Each record needs to be transcribed word for word, though without its pictures.

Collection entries
################

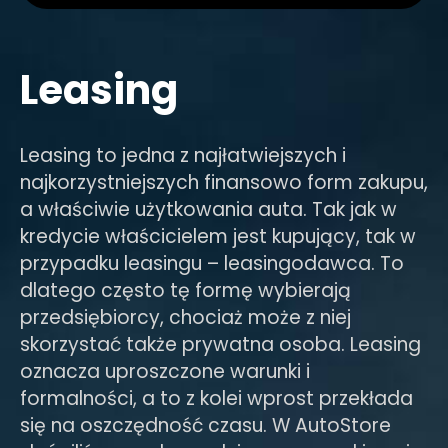
Leasing
Leasing to jedna z najłatwiejszych i
najkorzystniejszych finansowo form zakupu,
a właściwie użytkowania auta. Tak jak w
kredycie właścicielem jest kupujący, tak w
przypadku leasingu – leasingodawca. To
dlatego często tę formę wybierają
przedsiębiorcy, chociaż może z niej
skorzystać także prywatna osoba. Leasing
oznacza uproszczone warunki i
formalności, a to z kolei wprost przekłada
się na oszczędność czasu. W AutoStore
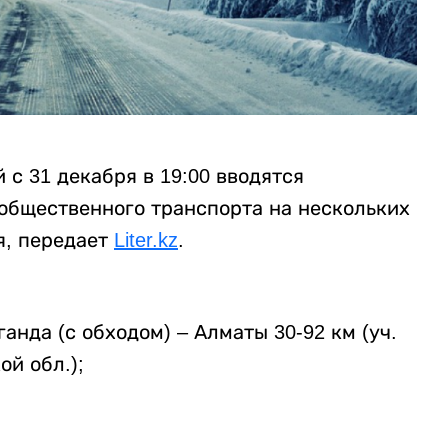
 с 31 декабря в 19:00 вводятся
 общественного транспорта на нескольких
я, передает
Liter.kz
.
анда (с обходом) – Алматы 30-92 км (уч.
й обл.);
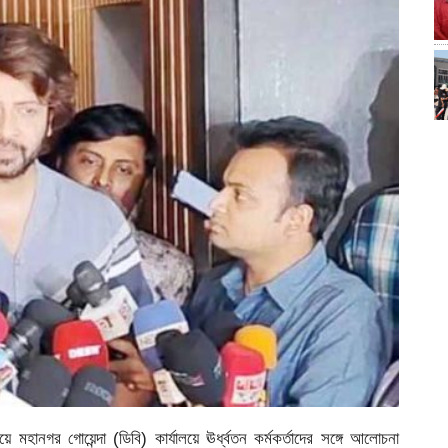
হানগর গোয়েন্দা (ডিবি) কার্যালয়ে ঊর্ধ্বতন কর্মকর্তাদের সঙ্গে আলোচনা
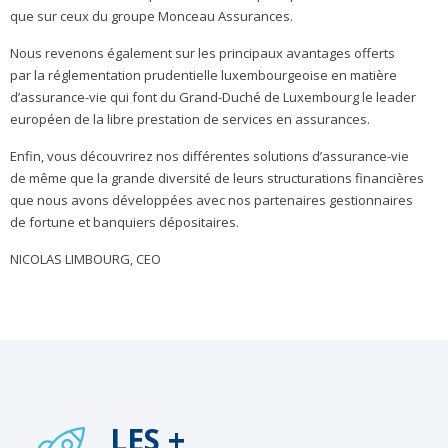
que sur ceux du groupe Monceau Assurances.
Nous revenons également sur les principaux avantages offerts
par la réglementation prudentielle luxembourgeoise en matière
d’assurance-vie qui font du Grand-Duché de Luxembourg le leader
européen de la libre prestation de services en assurances.
Enfin, vous découvrirez nos différentes solutions d’assurance-vie
de même que la grande diversité de leurs structurations financières
que nous avons développées avec nos partenaires gestionnaires
de fortune et banquiers dépositaires.
NICOLAS LIMBOURG, CEO
LES +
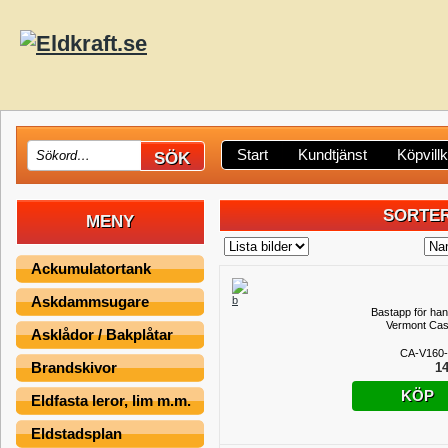
Start
Kundtjänst
Köpvill
SORTER
MENY
Ackumulatortank
Askdammsugare
Bastapp för han
Vermont Cas
Asklådor / Bakplåtar
CA-V160-
Brandskivor
14
KÖP
Eldfasta leror, lim m.m.
Eldstadsplan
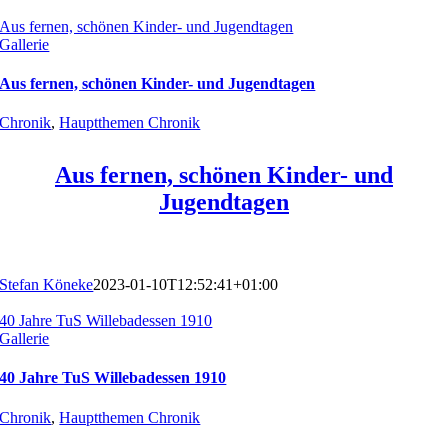
Aus fernen, schönen Kinder- und Jugendtagen
Gallerie
Aus fernen, schönen Kinder- und Jugendtagen
Chronik
,
Hauptthemen Chronik
Aus fernen, schönen Kinder- und
Jugendtagen
Stefan Köneke
2023-01-10T12:52:41+01:00
40 Jahre TuS Willebadessen 1910
Gallerie
40 Jahre TuS Willebadessen 1910
Chronik
,
Hauptthemen Chronik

################

#### [ANSWER SECTION]
Leasing
Leasing to jedna z najłatwiejszych i
najkorzystniejszych finansowo form zakupu,
a właściwie użytkowania auta. Tak jak w
kredycie właścicielem jest kupujący, tak w
przypadku leasingu – leasingodawca. To
dlatego często tę formę wybierają
przedsiębiorcy, chociaż może z niej
skorzystać także prywatna osoba. Leasing
oznacza uproszczone warunki i
formalności, a to z kolei wprost przekłada
się na oszczędność czasu. W AutoStore
 с 31 декабря в 19:00 вводятся
 общественного транспорта на нескольких
я, передает
Liter.kz
.
анда (с обходом) – Алматы 30-92 км (уч.
й обл.);
হানগর গোয়েন্দা (ডিবি) কার্যালয়ে ঊর্ধ্বতন কর্মকর্তাদের সঙ্গে আলোচনা
que sur ceux du groupe Monceau Assurances.
Nous revenons également sur les principaux avantages offerts
par la réglementation prudentielle luxembourgeoise en matière
d’assurance-vie qui font du Grand-Duché de Luxembourg le leader
européen de la libre prestation de services en assurances.
Enfin, vous découvrirez nos différentes solutions d’assurance-vie
de même que la grande diversité de leurs structurations financières
que nous avons développées avec nos partenaires gestionnaires
de fortune et banquiers dépositaires.
NICOLAS LIMBOURG, CEO
LES +
Start
Kundtjänst
Köpvill
SORTER
MENY
Ackumulatortank
Askdammsugare
Bastapp för han
Vermont Cas
Asklådor / Bakplåtar
CA-V160-
Brandskivor
14
KÖP
Eldfasta leror, lim m.m.
Eldstadsplan
Aus fernen, schönen Kinder- und Jugendtagen
Gallerie
Aus fernen, schönen Kinder- und Jugendtagen
Chronik
,
Hauptthemen Chronik
Aus fernen, schönen Kinder- und
Jugendtagen
Stefan Köneke
2023-01-10T12:52:41+01:00
40 Jahre TuS Willebadessen 1910
Gallerie
40 Jahre TuS Willebadessen 1910
Chronik
,
Hauptthemen Chronik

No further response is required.